(a) Field of the Invention
The present invention relates to a semiconductor device, and more particularly it pertains to an insulated-gate static induction transistor, and also to a semiconductor integrated circuit including the same.
(b) Description of the Prior Art
Conventional ordinary field effect transistors of both junction and insulated gate types show saturated drain current vs. drain voltage characteristics, i.e. the drain current becomes saturated with an increase in the drain voltage.
A new type of the field effect transistor, i.e. the static induction transistor, was proposed by one of the present inventors, e.g. in U.S. Pat. application Ser. Nos. 817,052 and 576,541 and in IEEE Trans. on Electron Devices, ED-22, pp.185-197 April 1975.
The static induction transistor (referred to as SIT hereinbelow) has a distinguishing feature that the drain current keeps growing with an increase in the drain voltage at least in a portion of the main operative state regardless of the gate bias voltage. The static induction transistor has the following advantages over the ordinary field effect transistors (referred to as FET, hereinbelow).
(1) At least in a portion of the main operative state, the region between the source and the drain is not punched through, i.e. there remains a neutral region between the source and the gate which is not depleted, and the product of the series resistance r.sub.s and the true transconductance G.sub.m is less than one to exhibit an unsaturating drain current vs. drain voltage characteristic in a low drain current region.
(2) The unsaturating drain current vs. drain voltage characteristic provides a high input impedance, a low output impedance, a large apparent transconductance g.sub.m and less distortion in the signal transfer.
(3) A large output current can be supplied. Also, a high breakdown voltage can be provided by using a high resistivity layer in a predetermined portion. Thus, a high power element with a large output current and a high breakdown voltage can be provided.

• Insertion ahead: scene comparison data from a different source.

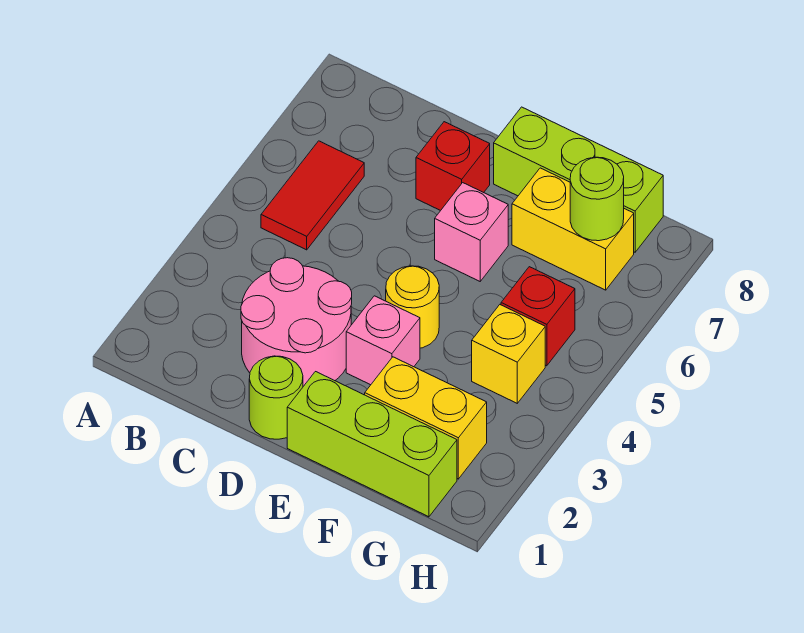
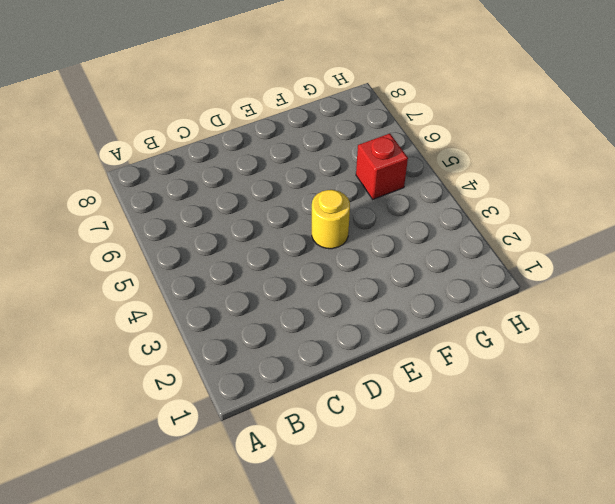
none -> red 1x2 tile [261,141,364,250]
none -> pink 2x2 round brick [241,258,352,386]
none -> lime 1x1 round brick [249,356,303,439]

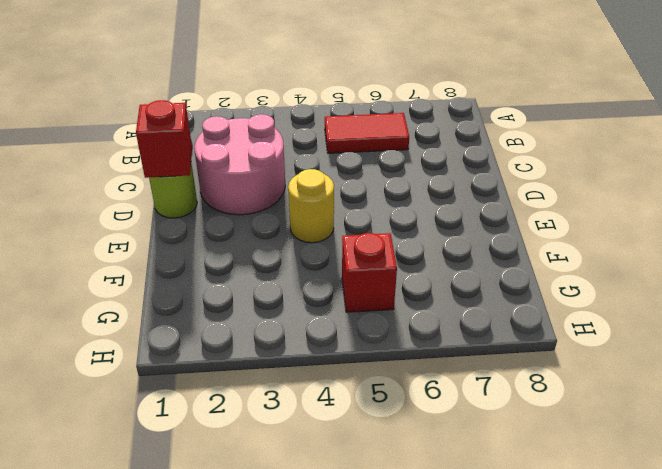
red 1x1 brick [136,100,192,178] -> red 1x1 brick moved to [416,122,490,211]
none -> lime 1x3 brick [287,372,457,517]
none -> pink 1x1 brick [346,296,420,385]
none -> pink 1x1 brick [435,183,508,281]

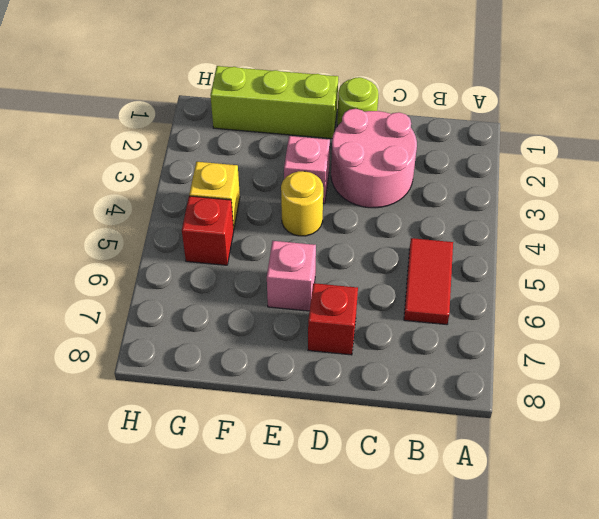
none -> lime 1x3 brick [494,107,663,252]
none -> yellow 1x2 brick [365,357,487,479]
none -> yellow 1x2 brick [512,168,634,290]

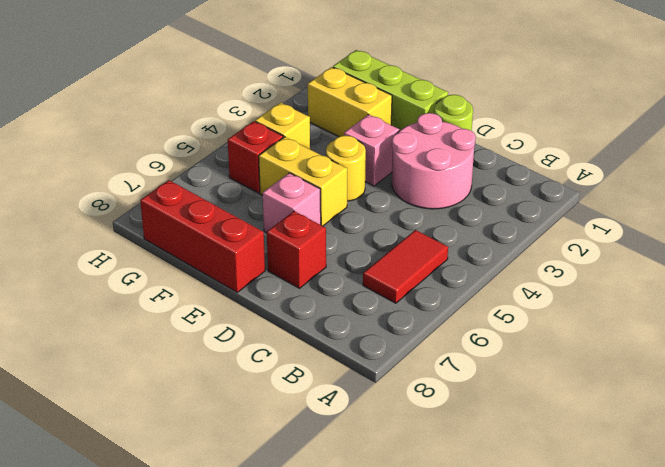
yellow 1x2 brick [259,137,347,226] -> yellow 1x2 brick moved to [512,168,634,290]
red 1x3 brick [140,180,265,292] -> lime 1x3 brick [494,107,663,252]
none -> lime 1x1 round brick [570,157,624,241]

(4) The gate region may have a high impurity concentration, and the dimension of the gate structure can be minimized. Thus, both the parasitic capacitance and the resistance of the gate can be reduced to improve high-frequency and high-speed performance.
(5) The amplification factor can be maintained substantially constant in a very wide gate voltage region and in a very wide drain voltage region from a low drain current region in which the drain current vs. drain voltage characteristic fundamentally follows an exponential formula to a high drain current region in which the drain current vs. drain voltage characteristic becomes substantially linear due to an increase in the voltage drop across the series resistance r.sub.s. This unsaturating drain current region may extend over more than ten orders of magnitude. Thereby, operation with very low distortion is feasible.
(6) The amplification factor can be maintained substantially constant down to a very small drain current region. Thereby, an excellent switching operation can be achieved in a low current and low power consumption state.
(7) Temperature dependency of the drain current may be rendered negative at large drain currents. Thereby, thermal runaway can be prevented. Also, active structures which have almost no temperature dependency can be designed.
(8) The amplification factor can be maintained substantially constant through a very wide temperature range, e.g. over two hundred degrees centigrade.
(9) High speed switching operation can be performed by narrowing the channel width and decreasing the impurity concentration in the channel so that almost no current is allowed to flow at zero gate bias and that a current is allowed to flow when a forward bias voltage is applied to the gate.
(10) High-speed operation can be enhanced by shortening the source-drain distance so that the transit time of carriers therebetween is reduced.
The high input impedance feature allows direct coupling of the succeeding amplifier stages and the non-requirement for the driving power enhances the integration density in an integrated circuit (IC). Furthermore, the large transconductance together with the unsaturating drain current vs. drain voltage characteristic allows a large fan-out, which is extremely fitted for IC and LSI.
As can be seen from the above, the SIT has excellent features in high power, high voltage, large current low distortion, low noise, low power dissipation and/or high speed operation. Together with its temperature dependence, the SIT has many advantages over the conventional bipolar and field effect transistors. Superiority of the SIT as a discrete active element and as an element in IC has been proved and its utility is being developed in various fields.
However, the developments of the SIT made heretofore are mainly concentrated to junction SITs and depletion mode MOS SITs.
In the conventional insulated-gate (hereinafter referred to as IG) FET of enhancement mode, the length and the width of the channel which is formed with an inversion layer are long and narrow, respectively, so that the drain current is saturated for drain voltages above a certain drain voltage. Furthermore, the potential profile in the channel from the source to the drain is monotonic and has no maximum.